On Tuesday, TD Cowen maintained a Hold rating and a $10.00 stock price target on Nikola Corp . (NASDAQ: NASDAQ:NKLA), following the electric vehicle manufacturer's latest deliveries report. Nikola has surpassed its delivery expectations for the second quarter of 2024, having delivered 72 Class 8 hydrogen fuel cell trucks, which is above the company's guidance of 50-60 units.
The company has demonstrated significant progress in the first half of 2024, with a total of 112 fuel cell electric vehicle (FCEV) deliveries. This performance indicates a strong start to the year and suggests that Nikola is gaining momentum in its operations.
The analyst from TD Cowen expressed optimism about this development and is looking forward to the upcoming earnings call. During this call, further insights are expected regarding whether Nikola is on track to meet its delivery guidance of 300-350 FCEV units for the full year of 2024.
Nikola's ability to exceed its delivery targets in the second quarter is a positive sign for the company, which has been working to establish itself in the competitive electric vehicle sector. The delivery of these 72 trucks represents a step forward in Nikola's efforts to bring zero-emission transportation solutions to the market, specifically in the Class 8 truck segment.
The market will be closely monitoring Nikola's upcoming earnings call for updates on the company's performance and future outlook. The call is anticipated to provide investors and stakeholders with detailed information on Nikola's operational strategies and whether it can sustain its current momentum through the remainder of the year.
As the industry continues to observe Nikola's progress, the maintained Hold rating and price target reflect a cautious but watchful stance on the company's stock. Investors are advised to pay attention to the forthcoming earnings call for any potential adjustments to the company's delivery targets and overall business trajectory.
In other recent news, Nikola Corporation has seen significant developments in its operations. The company reported an 80% increase in Q2 deliveries of its hydrogen fuel cell trucks, surpassing its own sales forecasts with 72 units delivered.

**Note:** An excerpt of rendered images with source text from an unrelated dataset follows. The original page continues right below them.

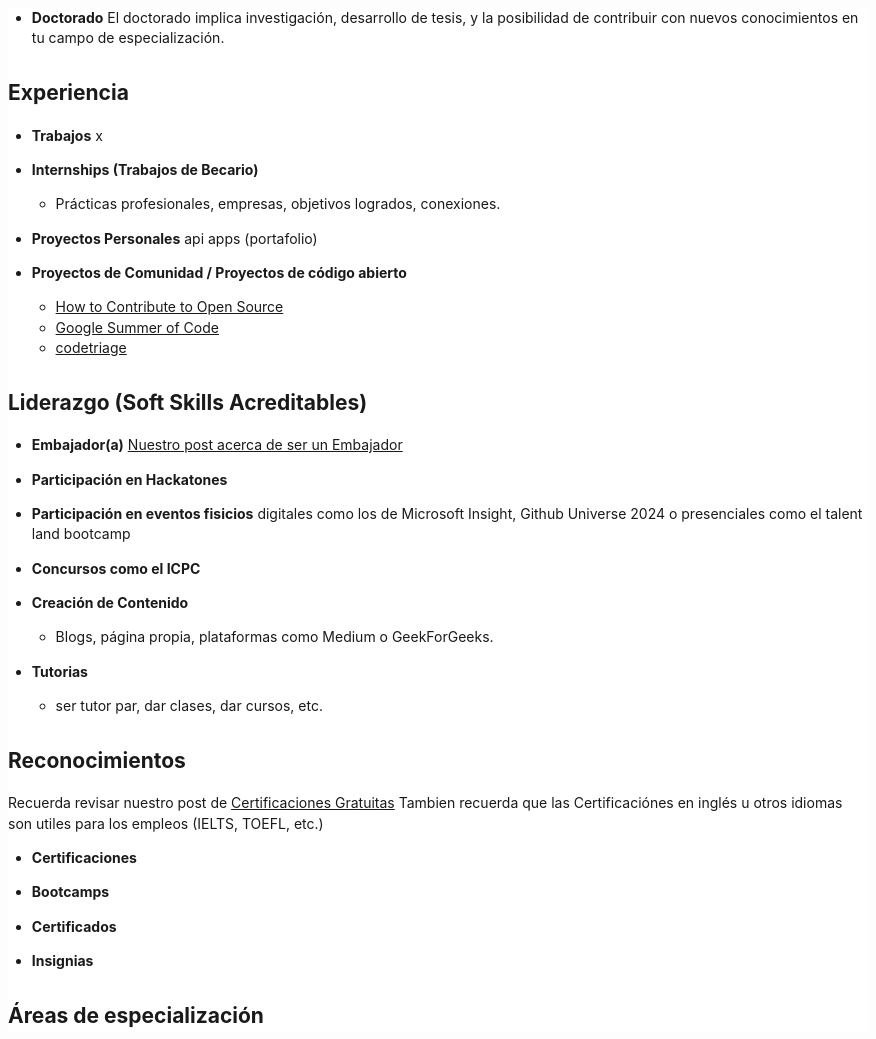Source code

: - **Doctorado**
   El doctorado implica investigación, desarrollo de tesis, y la posibilidad de contribuir con nuevos conocimientos en tu campo de especialización.

## Experiencia

- **Trabajos** x

- **Internships (Trabajos de Becario)**
  - Prácticas profesionales, empresas, objetivos logrados, conexiones.

- **Proyectos Personales** api apps (portafolio)

- **Proyectos de Comunidad / Proyectos de código abierto**
   - [How to Contribute to Open Source](https://opensource.guide/how-to-contribute/)
   - [Google Summer of Code](https://summerofcode.withgoogle.com/)
   - [codetriage](https://www.codetriage.com/)


## Liderazgo (Soft Skills Acreditables)

- **Embajador(a)**
   [Nuestro post acerca de ser un Embajador](https://cpc-gallos.github.io/blog/Embajador/)

- **Participación en Hackatones**

- **Participación en eventos fisicios**
   digitales como los de Microsoft Insight, Github Universe 2024
   o presenciales como el talent land
   bootcamp

- **Concursos como el ICPC**

- **Creación de Contenido**
  - Blogs, página propia, plataformas como Medium o GeekForGeeks.

- **Tutorias**
  - ser tutor par, dar clases, dar cursos, etc.


## Reconocimientos

Recuerda revisar nuestro post de [Certificaciones Gratuitas](https://cpc-gallos.github.io/blog/Certificaciones_Gratuitas/)
Tambien recuerda que las Certificaciónes en inglés u otros idiomas son utiles para los empleos (IELTS, TOEFL, etc.)



- **Certificaciones**
- **Bootcamps**

- **Certificados**

- **Insignias**


## Áreas de especialización
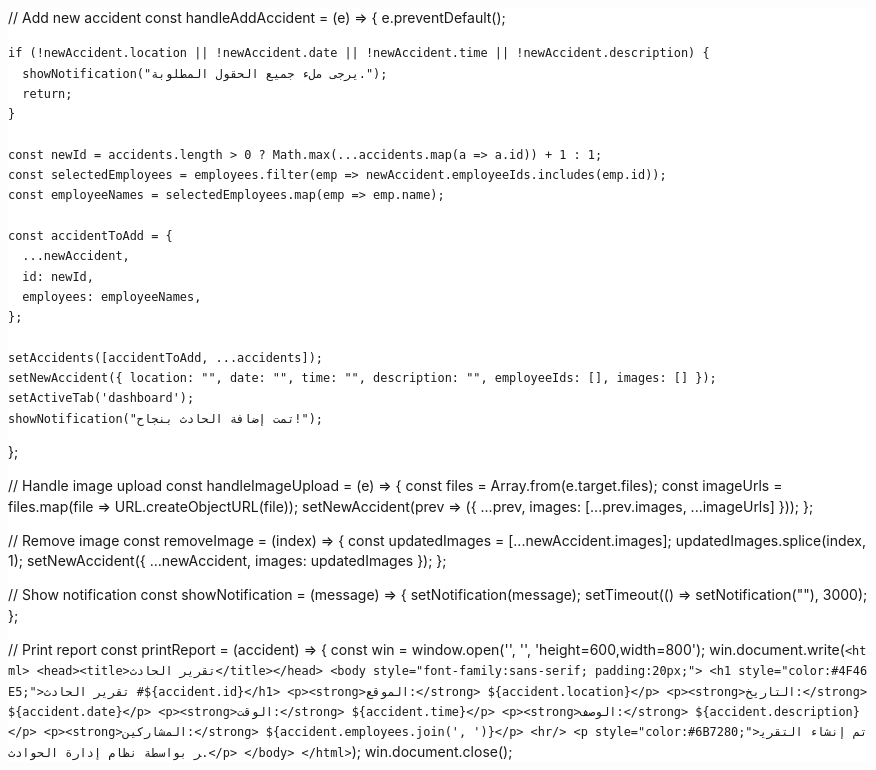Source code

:   // Add new accident
  const handleAddAccident = (e) => {
    e.preventDefault();

    if (!newAccident.location || !newAccident.date || !newAccident.time || !newAccident.description) {
      showNotification("يرجى ملء جميع الحقول المطلوبة.");
      return;
    }

    const newId = accidents.length > 0 ? Math.max(...accidents.map(a => a.id)) + 1 : 1;
    const selectedEmployees = employees.filter(emp => newAccident.employeeIds.includes(emp.id));
    const employeeNames = selectedEmployees.map(emp => emp.name);

    const accidentToAdd = {
      ...newAccident,
      id: newId,
      employees: employeeNames,
    };

    setAccidents([accidentToAdd, ...accidents]);
    setNewAccident({ location: "", date: "", time: "", description: "", employeeIds: [], images: [] });
    setActiveTab('dashboard');
    showNotification("تمت إضافة الحادث بنجاح!");
  };

  // Handle image upload
  const handleImageUpload = (e) => {
    const files = Array.from(e.target.files);
    const imageUrls = files.map(file => URL.createObjectURL(file));
    setNewAccident(prev => ({
      ...prev,
      images: [...prev.images, ...imageUrls]
    }));
  };

  // Remove image
  const removeImage = (index) => {
    const updatedImages = [...newAccident.images];
    updatedImages.splice(index, 1);
    setNewAccident({ ...newAccident, images: updatedImages });
  };

  // Show notification
  const showNotification = (message) => {
    setNotification(message);
    setTimeout(() => setNotification(""), 3000);
  };

  // Print report
  const printReport = (accident) => {
    const win = window.open('', '', 'height=600,width=800');
    win.document.write(`
      <html>
        <head><title>تقرير الحادث</title></head>
        <body style="font-family:sans-serif; padding:20px;">
          <h1 style="color:#4F46E5;">تقرير الحادث #${accident.id}</h1>
          <p><strong>الموقع:</strong> ${accident.location}</p>
          <p><strong>التاريخ:</strong> ${accident.date}</p>
          <p><strong>الوقت:</strong> ${accident.time}</p>
          <p><strong>الوصف:</strong> ${accident.description}</p>
          <p><strong>المشاركين:</strong> ${accident.employees.join(', ')}</p>
          <hr/>
          <p style="color:#6B7280;">تم إنشاء التقرير بواسطة نظام إدارة الحوادث.</p>
        </body>
      </html>
    `);
    win.document.close();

This strong performance indicates a growing demand for hydrogen-fueled heavy-duty vehicles, a promising alternative to traditional fossil fuels and battery-electric vehicles. Nikola also secured a substantial order of 100 hydrogen fuel cell electric trucks from AiLO Logistics, signaling a shift towards decarbonization in the trucking industry.

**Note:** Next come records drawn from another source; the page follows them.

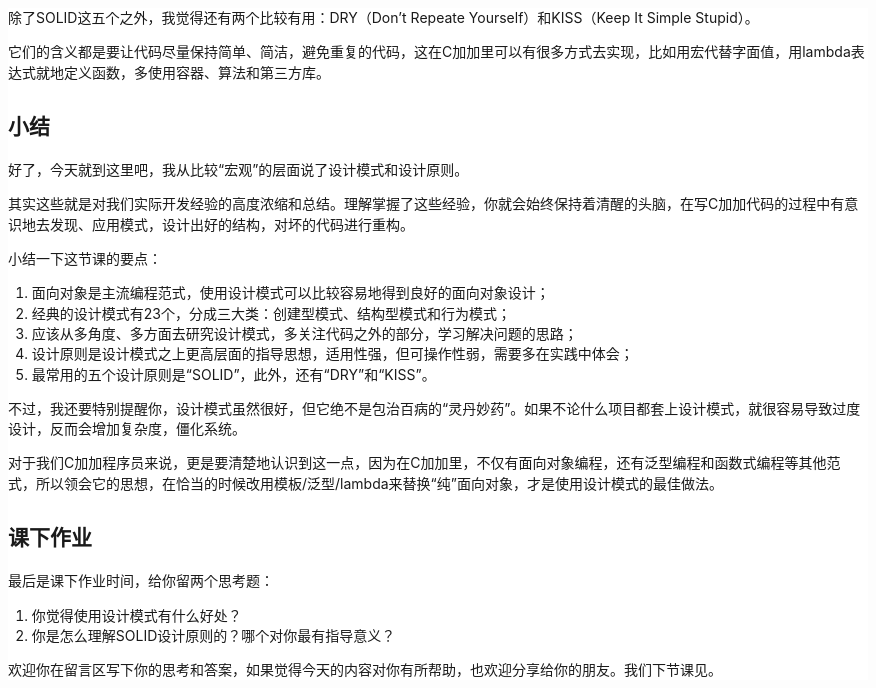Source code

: 除了SOLID这五个之外，我觉得还有两个比较有用：DRY（Don’t Repeate Yourself）和KISS（Keep It Simple Stupid）。

它们的含义都是要让代码尽量保持简单、简洁，避免重复的代码，这在C加加里可以有很多方式去实现，比如用宏代替字面值，用lambda表达式就地定义函数，多使用容器、算法和第三方库。

## 小结

好了，今天就到这里吧，我从比较“宏观”的层面说了设计模式和设计原则。

其实这些就是对我们实际开发经验的高度浓缩和总结。理解掌握了这些经验，你就会始终保持着清醒的头脑，在写C加加代码的过程中有意识地去发现、应用模式，设计出好的结构，对坏的代码进行重构。

小结一下这节课的要点：

1.  面向对象是主流编程范式，使用设计模式可以比较容易地得到良好的面向对象设计；
2.  经典的设计模式有23个，分成三大类：创建型模式、结构型模式和行为模式；
3.  应该从多角度、多方面去研究设计模式，多关注代码之外的部分，学习解决问题的思路；
4.  设计原则是设计模式之上更高层面的指导思想，适用性强，但可操作性弱，需要多在实践中体会；
5.  最常用的五个设计原则是“SOLID”，此外，还有“DRY”和“KISS”。

不过，我还要特别提醒你，设计模式虽然很好，但它绝不是包治百病的“灵丹妙药”。如果不论什么项目都套上设计模式，就很容易导致过度设计，反而会增加复杂度，僵化系统。

对于我们C加加程序员来说，更是要清楚地认识到这一点，因为在C加加里，不仅有面向对象编程，还有泛型编程和函数式编程等其他范式，所以领会它的思想，在恰当的时候改用模板/泛型/lambda来替换“纯”面向对象，才是使用设计模式的最佳做法。

## 课下作业

最后是课下作业时间，给你留两个思考题：

1.  你觉得使用设计模式有什么好处？
2.  你是怎么理解SOLID设计原则的？哪个对你最有指导意义？

欢迎你在留言区写下你的思考和答案，如果觉得今天的内容对你有所帮助，也欢迎分享给你的朋友。我们下节课见。
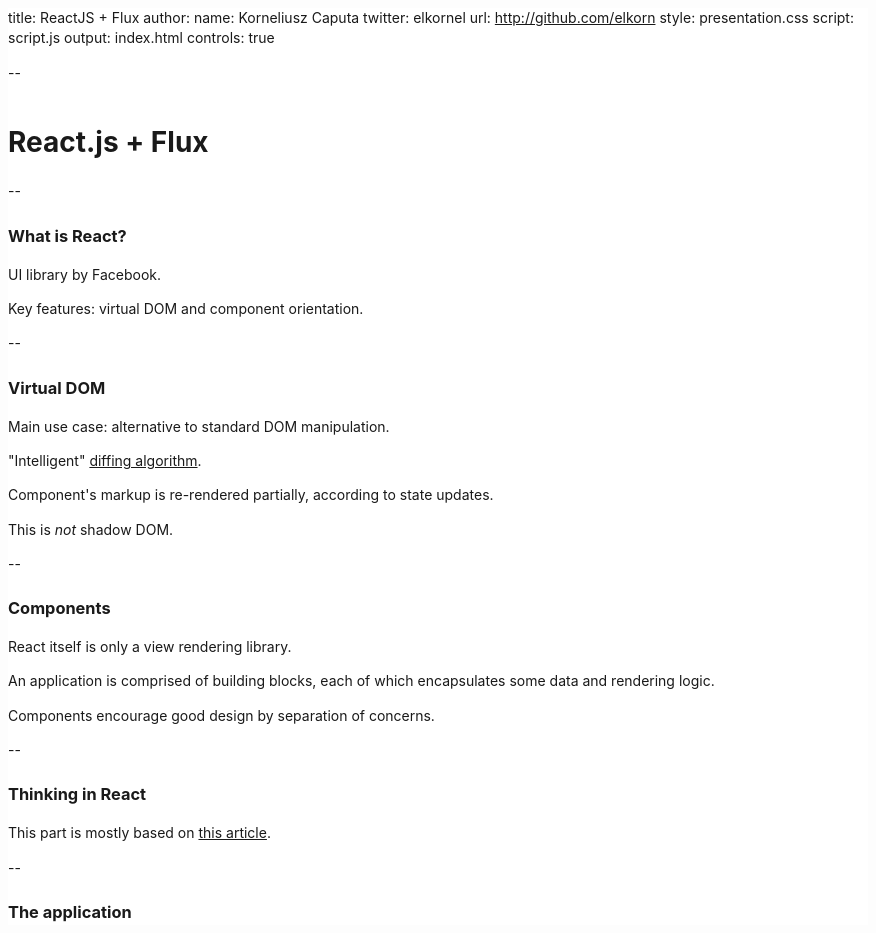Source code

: title: ReactJS + Flux
author:
  name: Korneliusz Caputa
  twitter: elkornel
  url: http://github.com/elkorn
style: presentation.css
script: script.js
output: index.html
controls: true

--

# React.js + Flux

<script src="https://cdn.firebase.com/js/client/2.2.2/firebase.js"></script>
<script src="firebase-pilot.js"></script>

--
### What is React?

UI library by Facebook.

Key features: virtual DOM and component orientation.

--

### Virtual DOM

Main use case: alternative to standard DOM manipulation.

"Intelligent" [diffing algorithm](http://facebook.github.io/react/docs/reconciliation.html).

Component's markup is re-rendered partially, according to state updates.

This is *not* shadow DOM.

--

### Components

React itself is only a view rendering library.

An application is comprised of building blocks, each of which encapsulates some data and rendering logic.

Components encourage good design by separation of concerns.

--

### Thinking in React

This part is mostly based on [this article](http://facebook.github.io/react/blog/2013/11/05/thinking-in-react.html).

--

### The application

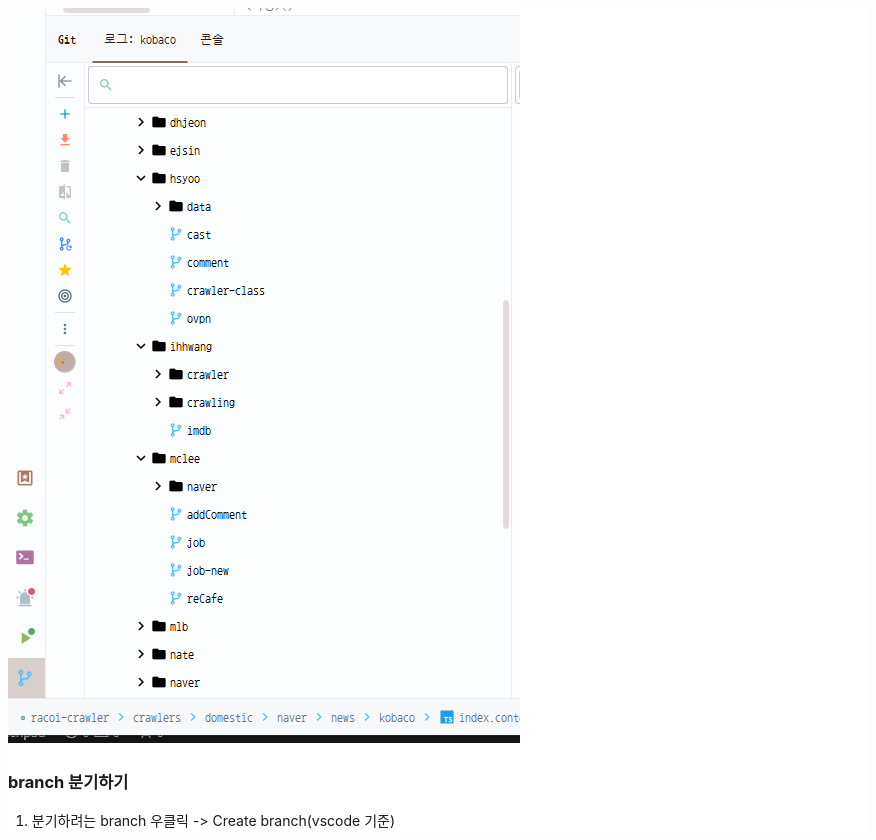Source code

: ![git](/assets/images/ihhwang/git-history/git09.png)

### branch 분기하기

1. 분기하려는 branch 우클릭 -> Create branch(vscode 기준)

In addition, Nikola announced a 1-for-30 reverse stock split, a strategic move aimed at enhancing its corporate structure. This decision will consolidate every thirty shares of issued common stock into one share, affecting all shareholders uniformly and not altering any shareholder's percentage ownership of the company, barring minimal changes due to the elimination of fractional shares.
These are recent developments, reflecting the current state of affairs in the EV industry. It's important to note that these updates are based on the views and analysis of various market analysts and not the views of this publication.